And some causes for wonder abound in the Date Plantation field, too. We’ve already taken stock of the two-thirds of all putative date stamps in there that are in fact inactive text, nullities that I assume mean to tell the analyst that these are trees for which no planting dates are available, though they may also want to let us know that some of these in fact took root prior to 1900, the year before which Excel just can’t compute. The great bulk of these dormancies show the 1700-01-01 pseudo-date, but some others insist on some curious variations, e.g., 1700-03-06. Either way, these are text. There are in addition exactly 100 trees submitting a 1/1/1900 planting date, a real date this time but one that, given the understanding that January 1 1900 is the earliest date with which Excel can work, one needs to ask what these are trying to tell us. We also are told about a tree with a circumference of 165 centimeters ostensibly planted on May 27, 2015, about a month-and-a-half ago. Some potent fertilizer’s in that turf.

But if, in spite of all, you do want to learn something about the planting dates, you first need to do something about all the text entries before you dare to group the dates by year, for example. I’d take over the column to the right of Date Plantation, call it Date or whatever, and enter in what should be I2 (remember our Arr field is in there):

=IF(ISTEXT(H2),1,H2)

And what is this formula doing? It’s telling its cell: if the entry in H2 is indeed text, replace it with a numeric 1. Otherwise, if the H2 is a truly dated, return that number). And why 1?  Because 1 is really January 1, 1900, the first date in Excel’s chronology, the one naturally receiving the very first number in the date/number sequence.
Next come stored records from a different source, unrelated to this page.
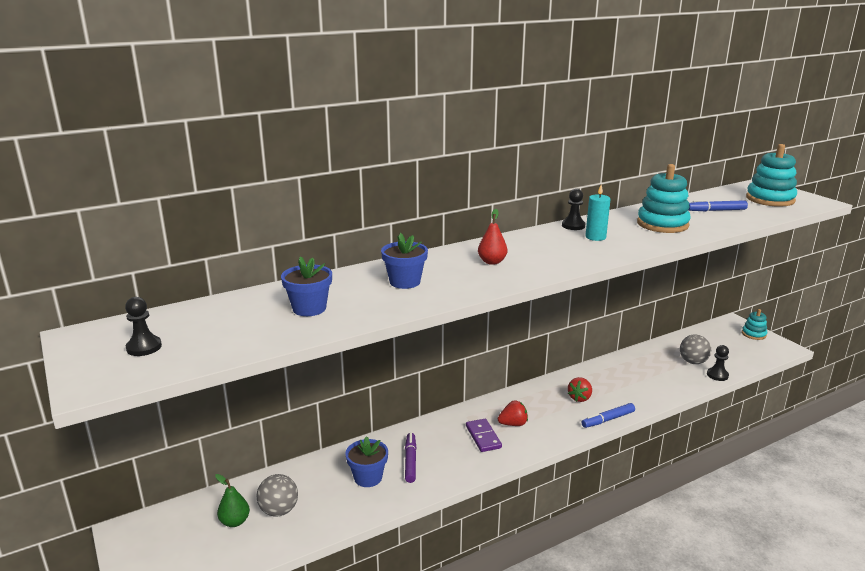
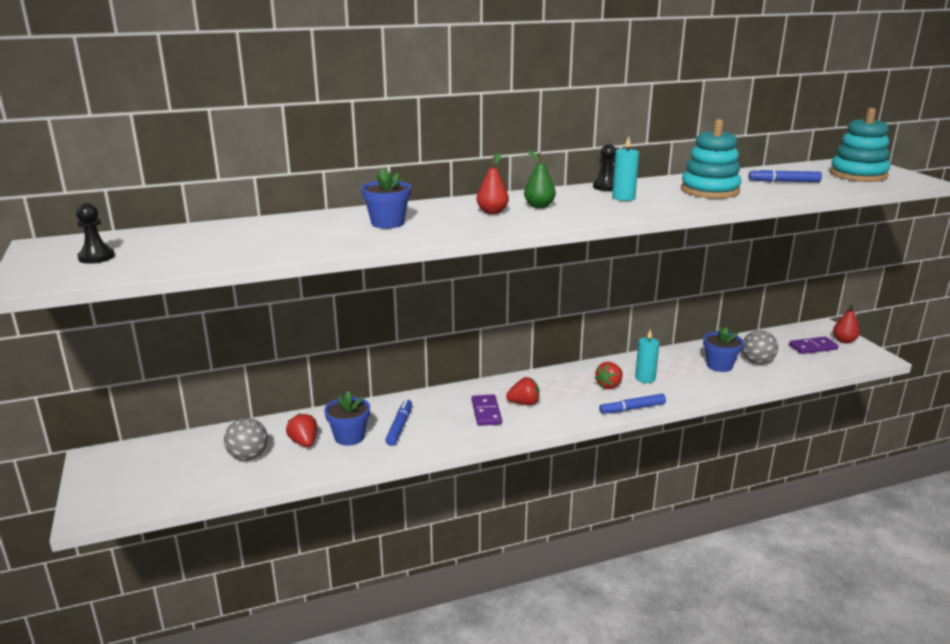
camera: 10 degrees right, 0 degrees up
green pear [215,474,250,527] -> green pear moved to [524,150,556,208]
blue flower pot [281,257,332,316] -> blue flower pot moved to [703,326,744,372]
purple marker [405,433,416,483] -> blue marker [385,399,412,446]
black pawn [707,345,729,381] -> none
turquoise stacking toy [742,309,767,340] -> red pear [833,303,860,343]
none -> red strawberry [286,413,317,447]
none -> turquoise candle [635,329,660,383]
none -> purple domino [789,336,839,354]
Thus every 1700-01-01 will be treated as January 1, 1900, a date we’ll then decide to filter away from any grouping.

Once you’ve copied the formula down. A pivot table along these lines can take shape:

Row Labels: Date

Values: Date (Count, and group by Years alone; filter out the year 1900 and the residual-category <1/1/1900).

You’ll see a bounce in plantings starting with 1987; but given my caveat above I ‘m not sure what that means. The dates require a second – and perhaps even a third – look.

And what about tree heights and their averages, say crosstabbed (remember that term?) by arrondissement?  Here the data are all quantitative (remember that last week I split off all the  ,0 decimals that can’t be read by those insular US regional settings), but about half of them record a tree height of 0 meters – and that can’t be, particularly since many of these possess measurable circumference data. Moreover, one particularly strapping stripling in the Bois de Vincennes stands 881,818 meters tall, which puts the tree’s upper branches somewhere in the Van Allen belt. Ten others register heights in the four-figured meter range, turning the Eiffel Tower into a Lego knock-off by comparison. Verdict, then: these data don’t seem terribly usable.

And the circumference (Circonference) data aren’t much better. I’m thinking of the Platanus orientalis in the 18th arrondissement, and its 120,170 centimeter girth; at more than 12,000 meters around it could fence off the whole district, and tempt the 18th’s residents into declaring their independence from Paris. And about 16,000 trees state no circumference at all. (By the way, if you rest your mouse atop any Geo point in the source data on the Paris Open Data site, the tree associated with that point is promptly reckoned on a pop-up map.)

All of which may compel me to rewrite the brief I filed on behalf of trees in my previous post.  They’re not quite as cooperative as I might have thought. After all, even the most  vain of humans wouldn’t have the nerve to declare a waistline of 0 inches.

A Tree Grows in Paris: Les Arbes d’Alignement, Part 1

28 Jun

Faced with the choice between counting trees or humans I’d professionally recommend that you opt for the former. Humans, after all, are mobile and moody; they’ve been known to spurn or even flee from the ones doing the counting, or slam the door in counters’ faces, or lie to their honorably-intended questions.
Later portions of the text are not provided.